The Master Gardeners Garden Tour was a huge success. Each garden saw about 150 visitors. The comments from our guests were all very positive. We had the opportunity to explain a lot of the techniques in use and how the gardens serve as a place to educate not just the gardeners but the whole community.
Here are a few of the artichokes we harvested today at 5th St:
5th street had an informal work party on Sunday. Steve from Lazy J delivered 7 yards of compost at 10 AM:
Several volunteers got right to work shoveling and hauling compost to the willow tree to prepare it for planting. After several hours the bed was ready. Hank brought a few gooseberries and Airport Garden donated a dozen herb plants.
We made a narrow path that loops back under the tree. It will get some cardboard and alder chips soon. The area along the fence needs a 2×8 sunk in the ground to keep the neighbor’s grass and weeds out.
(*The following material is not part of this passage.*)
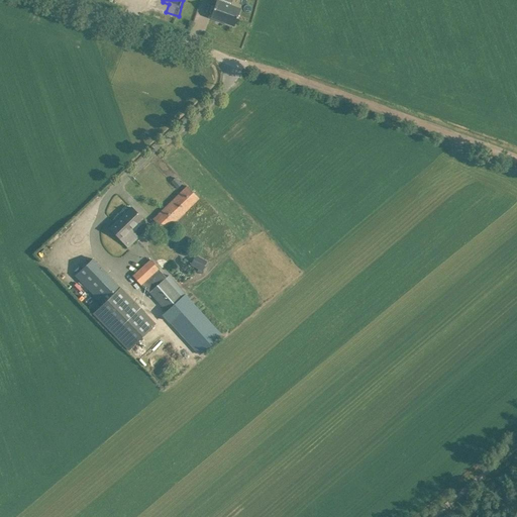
[(216,1),(210,17),(234,26),(240,9),(230,5),(216,0),(216,1)]
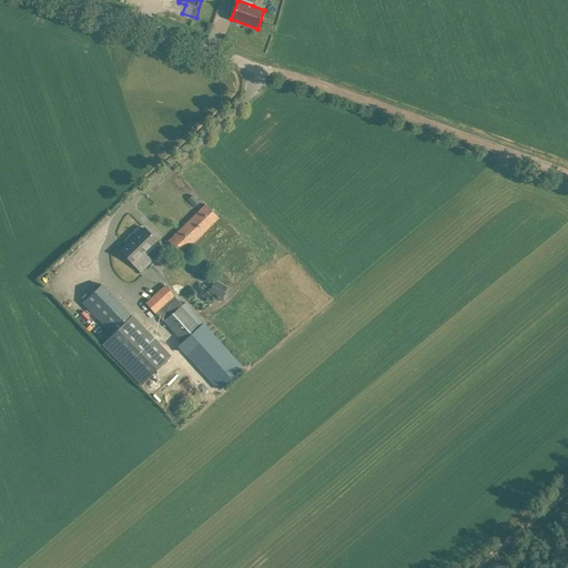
[(192,195),(188,199),(194,206),(199,202),(192,195)]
We’ll put more cardboard and alder chips afterwards to keep the weeds down.
Here are two videos with tips on staking and stringing your tomatoes for healthier plants and better yields.
This first video is from a large commercial greenhouse in Colville, Washington. Most of the techniques can be applied to smaller gardens as long as you have a structure to support the strings.
This next video is a more practical method for staking on a small scale. One stake is used for each tomato plant. Be sure to get the stake deep enough in the ground that the wind won’t blow it over when the plant is loaded with fruit.
The Master Gardeners of Clallam County are using the plots directly North of the greenhouse/shed for an experiment in growing grafted tomatoes. One half will be grown in a tunnel to extend the season while the other half is grown in the open. It should be very interesting to see how each section does this year.